A multinational heritage
At the 11th International Conference on Intangible Heritage, the case of “Lavash Bread Culture” raised and after a long discussion, the World Intangible Heritage of Iran reached eleven titles in 2016. Given this background, in order to prevent any misunderstanding in describing the culture of baking Lavash bread among the countries of the region, all the relevant countries tried to reach an agreement through some sessions. Multinational cases are based on cultural roots and commonalities, bringing cultures closer together, and peace. UNESCO encourages countries to develop joint files.
How to make Lavash
The ingredients for making Lavash are yeast, flour, water, sugar and salt. You can also make it in an unleavened version by omitting sugar and yeast. In some regions, you can add toasted sesame seeds or poppy ones and sprinkle on the bread before baking. First they roll the dough flat and slap against the hot walls of a clay oven base on traditions, but in new version there might be some changes in the process of making it. Lavash is flexible and fresh, but it will be dry out if stays too much, so you should consume it quick. It is easy to use when it is still soft, especially for wrapping sandwiches
The culture of using Lavash in different countries
In some regions in Armenia, people stack dried Lavash in thick layers to use in the future. Whenever they want to use the bread, they sprinkle the water to hydrate it again and make it softer. Armenian use the crumbles when it is dry into Khash and use fresh Lavash in khorovats. They also make other wraps with herbs and cheese. People use Lavash with kebabs to make dürüm wraps like tantuni in Iran, Turkey and some middle eastern countries. Some people in Iran use Lavash left-overs for making fast foods by hydrating it with water, butter or cheese. People use this bread for sweet dishes in Turkish cuisine and serve it with other desserts like kaysefe, hasude, pestil kavurması (braised fruit leather), ağuz and helva. Nowadays Lavash used in pizza dough.
How to prepare
The ingredients that you need for baking Lavash are as follows:
Flour: Approximately 2 cups
Water: 3.4 cups
Salt: the tip of a teaspoon
Oil: 4 tbsp
Baking Powder: One teaspoon
1. Add all the dry ingredients. dip the middle of dry ingredients and add the oil, then add the lukewarm water and mix well until the dough is a handful. The dough should be soft and tender. If there is too much flour or too little water, the dough will harden and the breads will dry out. If you see that the dough is sticky, add flour little by little until it is no longer sticky.
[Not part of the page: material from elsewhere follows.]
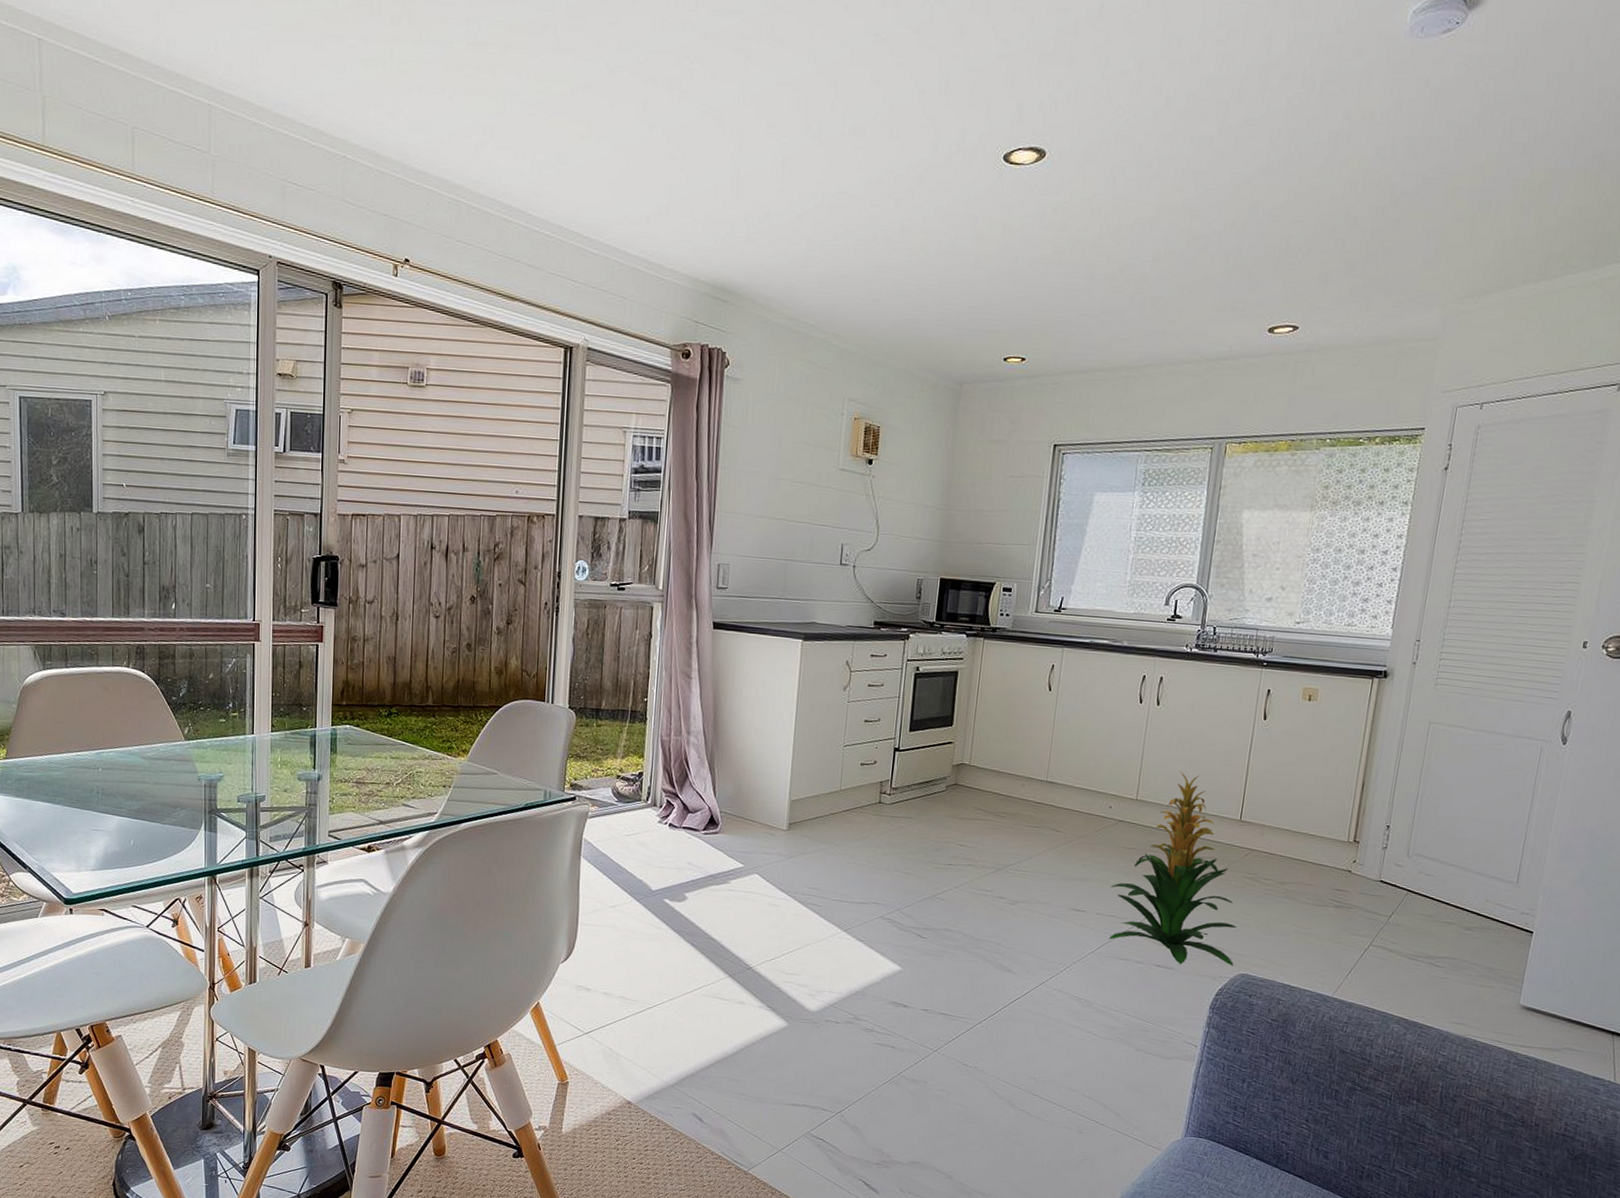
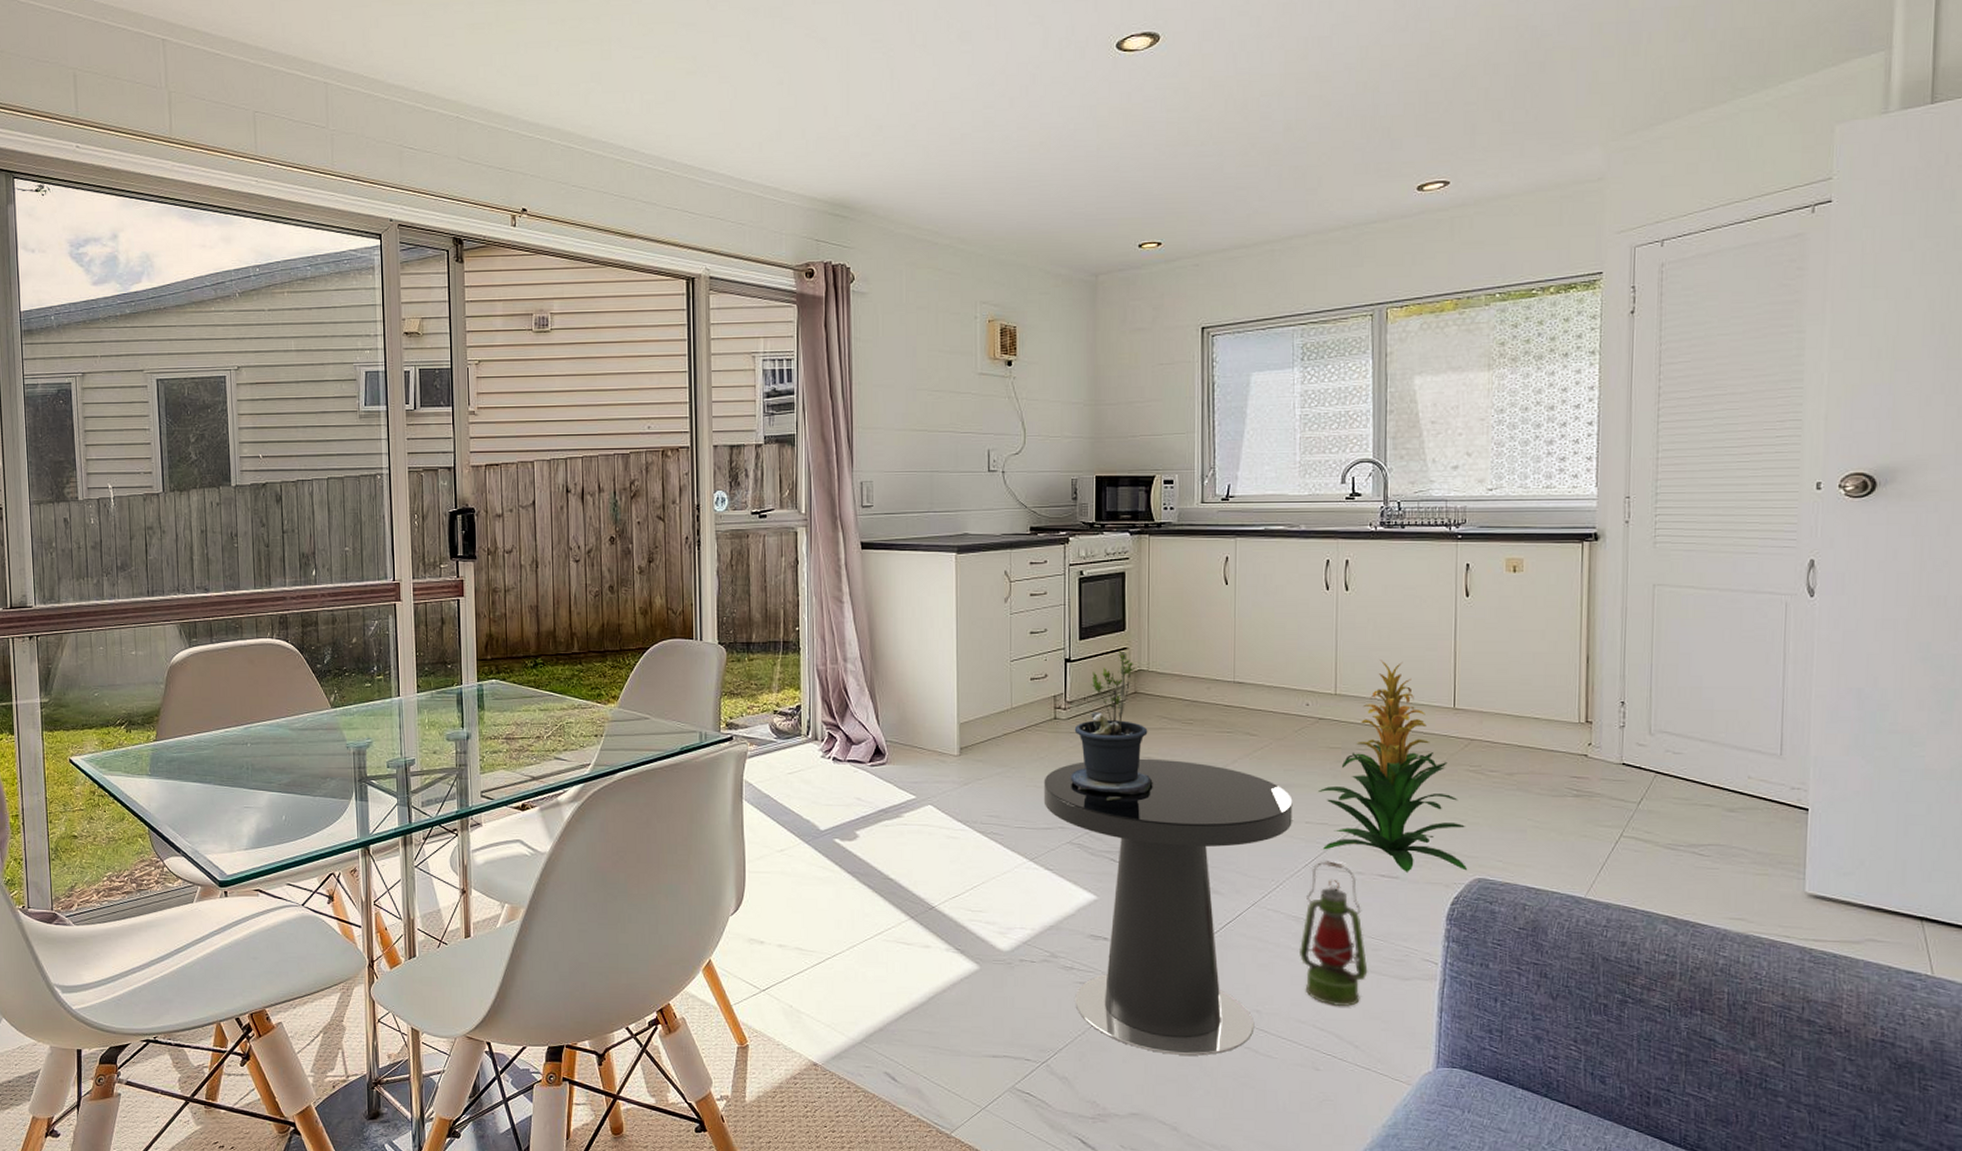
side table: none [861,844,1087,1115] -> present [1043,758,1293,1056]
potted plant: none [888,744,964,883] -> present [1071,650,1153,802]
lantern: none [1077,949,1137,1079] -> present [1300,861,1368,1007]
2. Put a damp cloth on it for about 30 minutes until the dough comes out. After 30 minutes, remove the tangerine balls from the dough and set aside.
3. Sprinkle flour on the work surface and open the balls with the help of a rolling pin. Thinly roll out the dough as far as you can.
4. Heat a iron frying pan and knead the dough; Of course without oil.
5. The pan should be hot and then put the heat on medium. After a few minutes, you will notice that the dough starts to hit small and large bubbles.
6. When one side of the dough turns slightly brown and takes on brown spots, turn the other side of the dough over so that the other side of bread will bake.
7. Immediately after baking and cooling the loaves, place them in a loaf of bread so that they do not dry out.